RIO DE JANEIRO-
Some 200 Ghanaians in Brazil for the World Cup have applied to stay permanently citing religious violence back home, police confirmed Friday, as Accra dismissed the bid as baseless.
“Between July 3 and 10, 193 Ghanaians who entered Brazil, for the most part with a tourist visa, have asked for asylum in the police station at Caxias do Sul,” a city in the southern state of Rio Grande do Sul, a federal police spokesman told a foreign news agency.
Accra, however, said the bid was not grounded in fact.
“The basis for the alleged request for the asylum is completely untrue,“
Deputy Information Minister Felix Kwakye Ofosu told Ghana’s independent Citi FM radio station.
“You and I know that there is no known religious conflict raging in this country at the moment.“
The make-up of the group — including the religion and home regions of the individuals in question — was not immediately clear. However, they reportedly told Brazilian authorities that inter-religious violence between rival Muslim groups has made it unsafe for them to return home.
The group has reportedly found shelter in a Catholic church in Caxias do Sul, located in a comparatively wealthy region.
More than 3,000 Senegalese and Haitians live in the area and have also requested asylum, the police spokesman said.
Ghana has been one of the most stable countries in West Africa for more than two decades and is not known to have any significant religious violence.
Ofusu said Ghanaian diplomats in Brazil have been instructed to work with local authorities to investigate the situation but warned it would be “surprising and unfortunate” should anyone conclude that the asylum claim has merit.
Some, and possibly all, members of the group traveled to Brazil as part of the government delegation to the World Cup, officials said.
The asylum request is the latest off-the-pitch scandal surrounding Ghana’s disastrous 2014 Cup performance.
For one, players demanded that more than $3 million in bonuses be flown to them in Brazil, an embarrassingly-high public expenditure for Ghana’s cash-strapped government.

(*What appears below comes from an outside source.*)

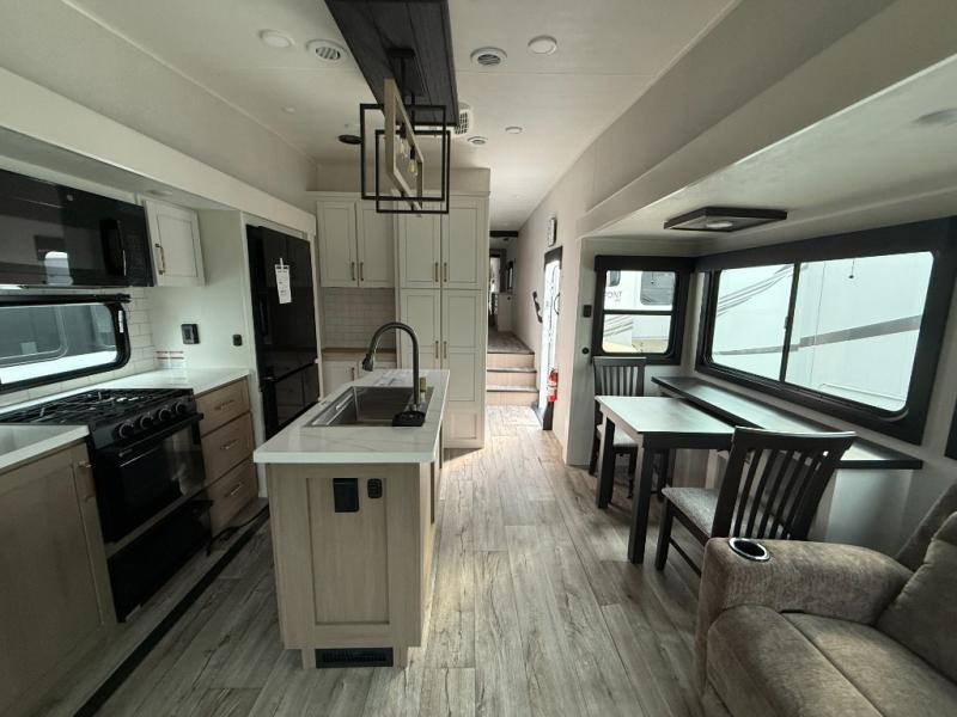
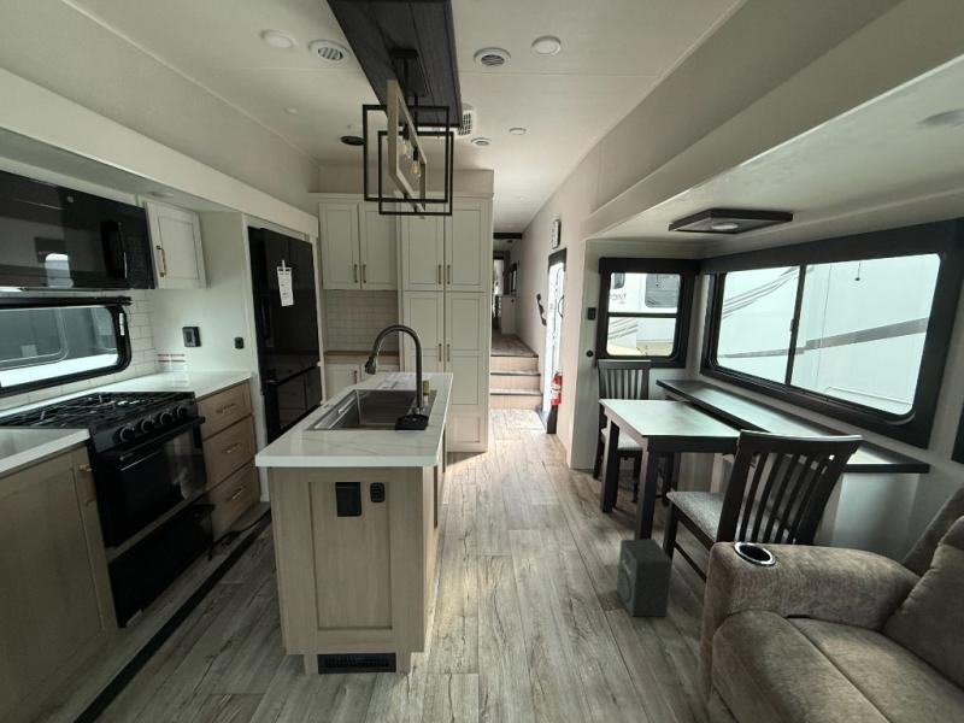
+ speaker [616,537,674,617]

Meanwhile, the Ghana Football Association kicked key players midfielder Sulley Muntari and striker Kevin-Prince Boateng out of the squad before their final match amid controversy.
The GFA alleged Muntari assaulted a staff member and Boateng insulted coach Kwesi Appiah.
The team’s preparations were also tainted by allegations that a GFA official had agreed for the national team to play in a game organized by match-fixers.
The squad, which made the quarter-finals in 2010, finished at the bottom of their group.